Stiftung und Beirat vereinbaren einen Erörterungstermin zur Vorbereitung der Entscheidung der jeweiligen Gremien, zu dem auch die Universität Tübingen eingeladen wird. Sie laden ferner die bzw. den Betroffenen unter Übermittlung der zu erörternden Aspekte zur Anhörung ein. Die bzw. der Betroffene hat ergänzend oder alternativ zu der Anhörung im Erörterungstermin auch die Möglichkeit, sich vor dem Erörterungstermin schriftlich zu äußern.

Der Erörterungstermin soll innerhalb von vier Wochen nach der Mitteilung der Stiftung oder des Beirats über die Einleitung eines Verfahrens zum Entzug der Lehrbefugnis stattfinden.
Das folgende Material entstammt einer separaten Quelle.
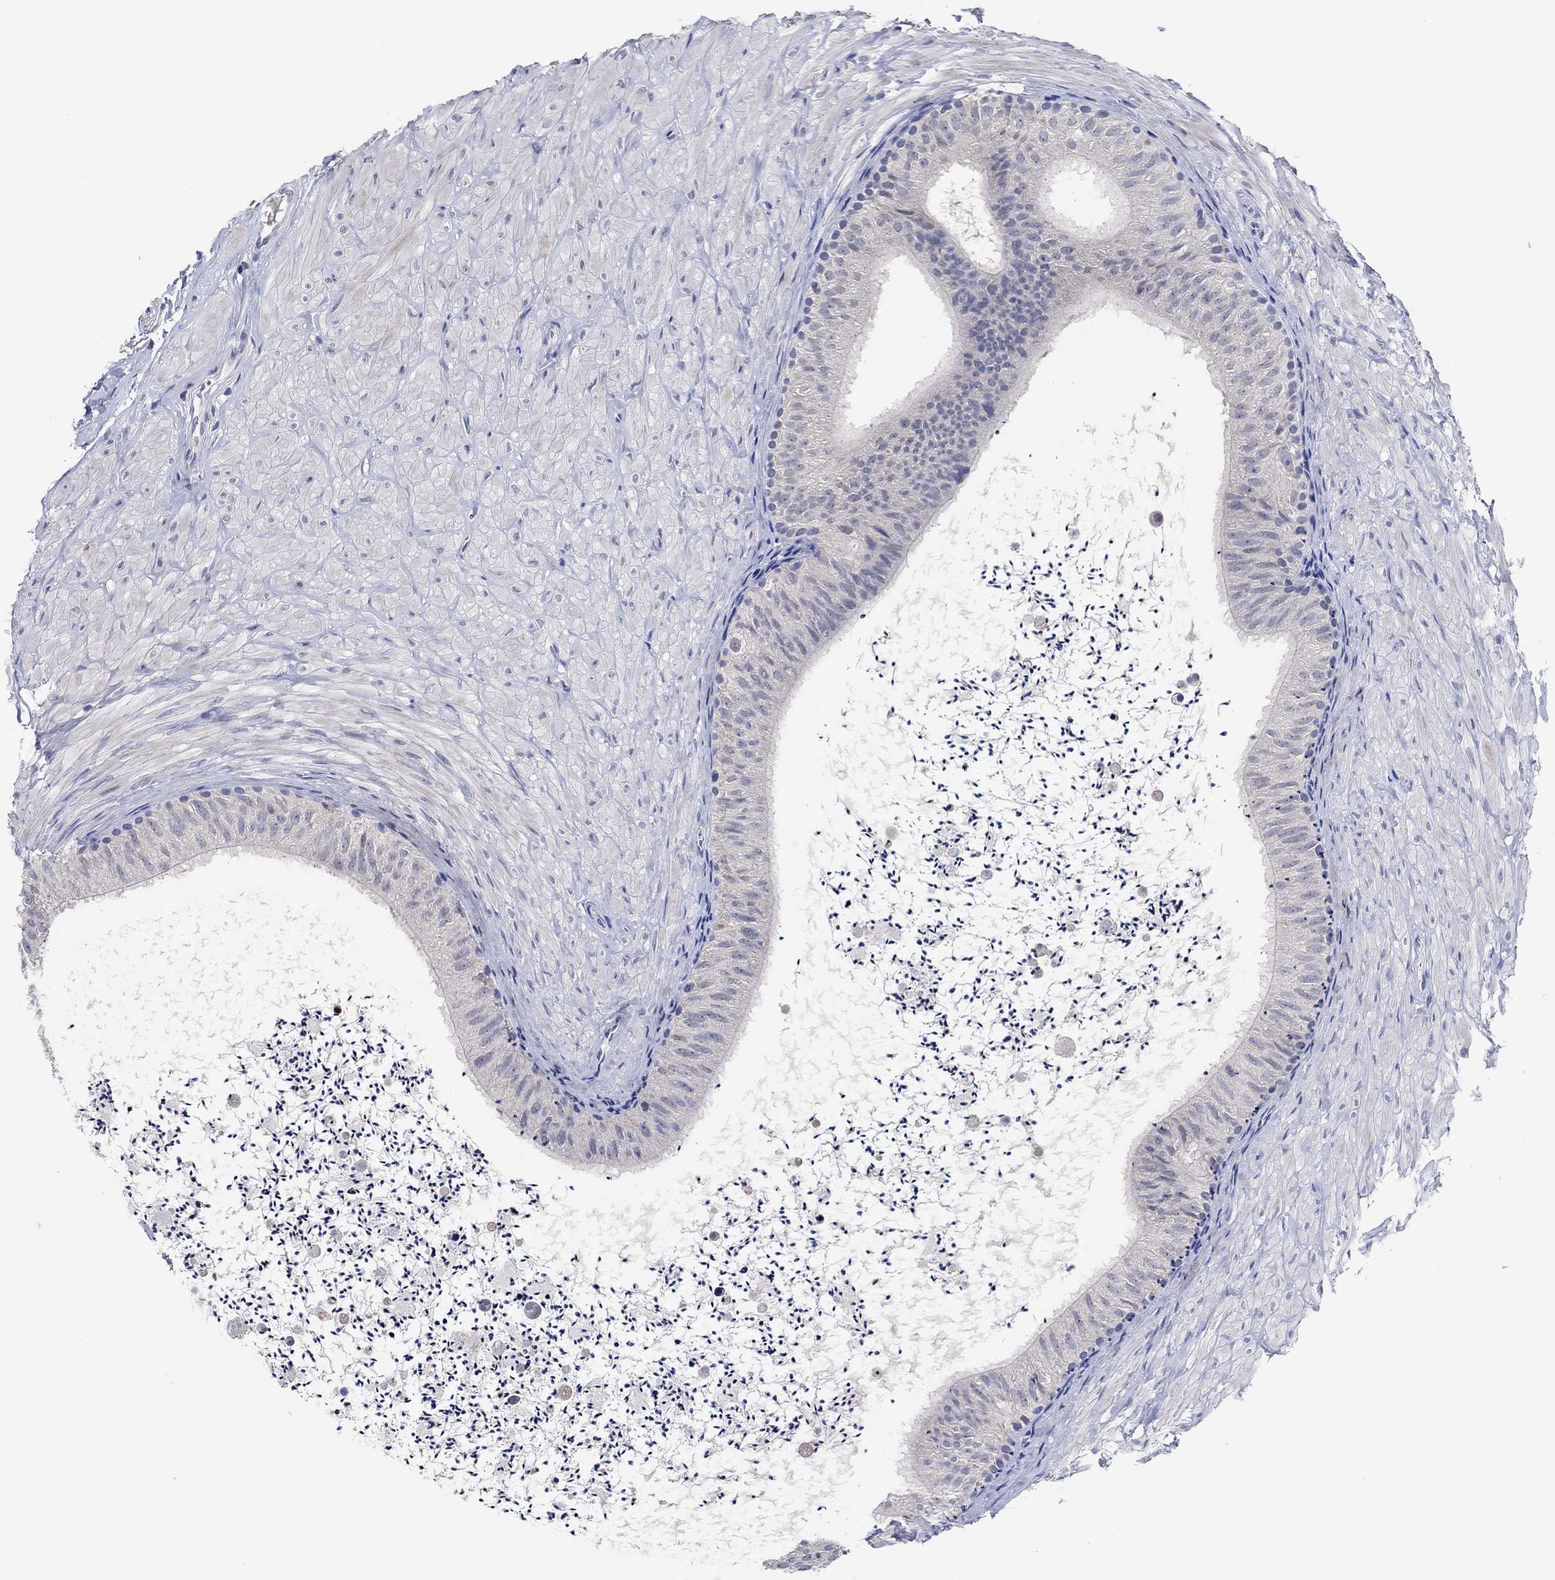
{"staining": {"intensity": "negative", "quantity": "none", "location": "none"}, "tissue": "epididymis", "cell_type": "Glandular cells", "image_type": "normal", "snomed": [{"axis": "morphology", "description": "Normal tissue, NOS"}, {"axis": "topography", "description": "Epididymis"}], "caption": "An immunohistochemistry photomicrograph of normal epididymis is shown. There is no staining in glandular cells of epididymis.", "gene": "PRRT3", "patient": {"sex": "male", "age": 32}}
Stiftung und Beirat sollen innerhalb einer Frist von vier Wochen nach dem Erörterungstermin über den Entzug der Lehrbefugnis entscheiden. Stiftung und Beirat teilen der bzw. dem Betroffenen sowie der Universität ihre jeweilige Entscheidung schriftlich mit. Ablehnende Entscheidungen sind der bzw. dem Betroffenen unter Mitteilung einer Begründung sowie der Rechtschutzmöglichkeiten bekanntzugeben. Sobald die ablehnenden Entscheidungen bestandskräftig geworden sind, teilen Stiftung und Beirat dies der bzw. dem Betroffenen und der Universität mit.

Entziehen die Stiftung und der Beirat die Lehrbefugnis übereinstimmend, ist die Lehrbefugnis mit Eintritt der Bestandskraft der jeweiligen Entscheidung des Beirats und der Stiftung insgesamt entzogen.

Entzieht nur die Stiftung oder der Beirat allein die Lehrbefugnis, wird die Lehrbefugnis mit Eintritt der Bestandskraft der Entscheidung für die Lehrbereiche entzogen, für die die Stiftung bzw. der Beirat die Zuständigkeit hat.

In diesen Fällen ist es Aufgabe der Universität, den Einsatz des betroffenen Professors ohne oder mit nur teilweiser Lehrbefugnis zu regeln.

 

5. Akademische Mitarbeiterinnen und Mitarbeiter

Die vorgenannten Regelungen gelten entsprechend auch für Akademische Mitarbeiterinnen und Mitarbeiter, denen das Recht der selbstständigen Lehre und Forschung nach § 52 Landeshochschulgesetz übertragen werden soll bzw. vor dem 1.8.2020 übertragen wurde. Die Zuständigkeit für die Einstellung der Akademischen Mitarbeiterinnen und Mitarbeiter liegt bei der Universität Tübingen.